Prima lavoratore, poi scrittore. Antonio Benachi ha sempre ricordato con orgoglio le origini del suo proletariato, fondamento inevitabile della sua identità umana e culturale. Il romanziere italiano è morto a Latina, vicino Roma, il 3 agosto, all’età di 71 anni. Come il suo editore Montadori ha confermato ai giornali italiani, anche nel 2010 non ha mai negato il suo legame con la cultura popolare. Canale Mussolini (Liana Levy, 2012) Incoronato con il più prezioso Premio Streca dei Premi Letterari Italiani. Trovandosi improvvisamente al centro della scena letteraria e acclamato come il principale scrittore del suo tempo, non esitò a considerarsi principalmente un autodidatta.
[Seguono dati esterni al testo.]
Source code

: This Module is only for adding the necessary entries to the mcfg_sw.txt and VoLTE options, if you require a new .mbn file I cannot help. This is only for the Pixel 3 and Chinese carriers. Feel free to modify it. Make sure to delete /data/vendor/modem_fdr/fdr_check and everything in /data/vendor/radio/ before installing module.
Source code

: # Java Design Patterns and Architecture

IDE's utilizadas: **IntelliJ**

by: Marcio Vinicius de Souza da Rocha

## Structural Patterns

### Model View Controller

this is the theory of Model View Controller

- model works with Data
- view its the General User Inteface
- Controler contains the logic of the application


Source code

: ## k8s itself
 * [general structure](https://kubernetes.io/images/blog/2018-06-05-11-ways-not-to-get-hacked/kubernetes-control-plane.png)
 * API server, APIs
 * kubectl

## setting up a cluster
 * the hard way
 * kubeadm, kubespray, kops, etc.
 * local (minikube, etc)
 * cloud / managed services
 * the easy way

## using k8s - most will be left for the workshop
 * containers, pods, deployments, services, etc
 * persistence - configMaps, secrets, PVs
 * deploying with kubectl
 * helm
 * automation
Nato a Latina il 26 gennaio 1950, Pennachi ha lavorato per trent’anni in una fabbrica di cavi, dove ha preso parte a tutte le lotte che hanno scosso la classe operaia negli anni Settanta e Ottanta. Nel 1986, durante un periodo di disoccupazione tecnica, inizia a scrivere il suo primo romanzo, Mammat (Liana Levy, 2013), fu fortemente ispirato dall’esperienza della fabbrica e, all’epoca, molto raramente avvicinato da scrittori italiani. Il manoscritto, la sua scrittura è stato un vero e proprio viaggio iniziale, ha incontrato numerosi rifiuti da parte degli editori, ed è stato finalmente pubblicato nel 1994 da Doncelli, un piccolo editore romano. Questa straordinaria storia, in cui lo scrittore esprime il suo orgoglio di lavoratore della scrittura colorata, sarà per la prima volta in una dozzina di romanzi, affermandolo come una delle voci più originali della letteratura italiana degli ultimi decenni.
Gli errori ideologici della sua giovinezza
Dopo altri due libri sul mondo del lavoro, Antonio Benacchi ha pubblicato nel 2003, Mio fratello è figlio unico (Le Dilatende, 2007), in cui fa riferimento agli errori ideologici della sua giovinezza, nel mezzo di un decennio di conflitti politici – l’edizione originale titolata Facio comunista (“Fascista-Comunista”). Entrato prima in seminario, poi si unì al movimento sociale italiano neofascista, a sfondo familiare di sinistra, all’interno di un piccolo gruppo maoista, che operava in un vortice di avventure. Politico ed emotivo. Da questo bellissimo romanzo, caratterizzato da vita piena e linguaggio delizioso, il regista Daniel Lucetti ha tratto il film più bello del 2006, che ha avuto un grande successo, contribuendo alla fama di Antonio Benazir.
Hai letto il 39,34% in questo articolo. Il resto è solo per gli abbonati.
More Stories
Le village italien s’ouvre à Auch
Un nuovo festival franco-italiano celebrerà il cinema e lo storico gemellaggio tra Parigi e Roma
qui est l’Italien passé du ski au sommet du tennis?